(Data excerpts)
------------------------------

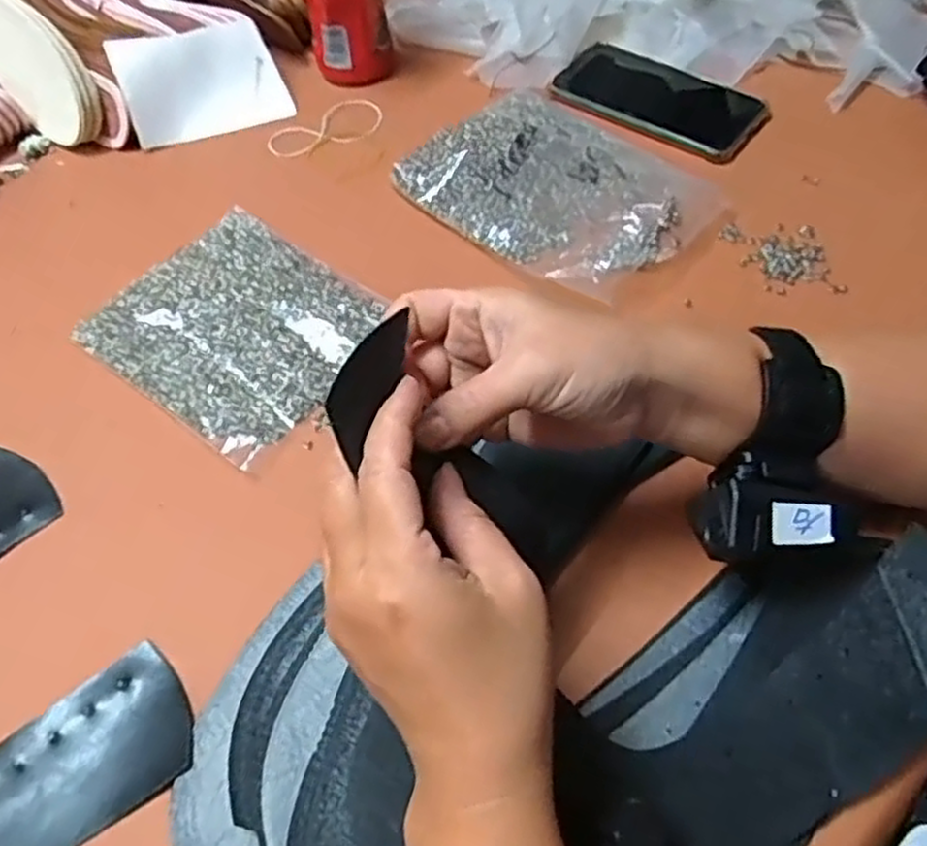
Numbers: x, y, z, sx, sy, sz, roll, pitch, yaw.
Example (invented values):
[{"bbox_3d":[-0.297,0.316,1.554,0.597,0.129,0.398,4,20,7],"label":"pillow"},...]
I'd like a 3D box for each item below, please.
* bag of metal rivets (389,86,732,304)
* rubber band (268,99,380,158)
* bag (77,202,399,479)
[{"bbox_3d":[0.066,-0.177,0.545,0.148,0.025,0.197,-40,63,-20],"label":"bag of metal rivets"},{"bbox_3d":[-0.111,-0.239,0.630,0.098,0.004,0.052,-32,60,-16],"label":"rubber band"},{"bbox_3d":[-0.145,-0.065,0.500,0.164,0.017,0.148,32,64,22],"label":"bag"}]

------------------------------

*Exercise goal*
Give back the data exactly, with no images.

*Task result*
Numbers: x, y, z, sx, sy, sz, roll, pitch, yaw.
Example (invented values):
[{"bbox_3d":[-0.297,0.316,1.554,0.597,0.129,0.398,4,20,7],"label":"pillow"},...]
I'd like a 3D box for each item below, please.
* bag of metal rivets (389,86,732,304)
* rubber band (268,99,380,158)
* bag (77,202,399,479)
[{"bbox_3d":[0.066,-0.177,0.545,0.148,0.025,0.197,-40,63,-20],"label":"bag of metal rivets"},{"bbox_3d":[-0.111,-0.239,0.630,0.098,0.004,0.052,-32,60,-16],"label":"rubber band"},{"bbox_3d":[-0.145,-0.065,0.500,0.164,0.017,0.148,32,64,22],"label":"bag"}]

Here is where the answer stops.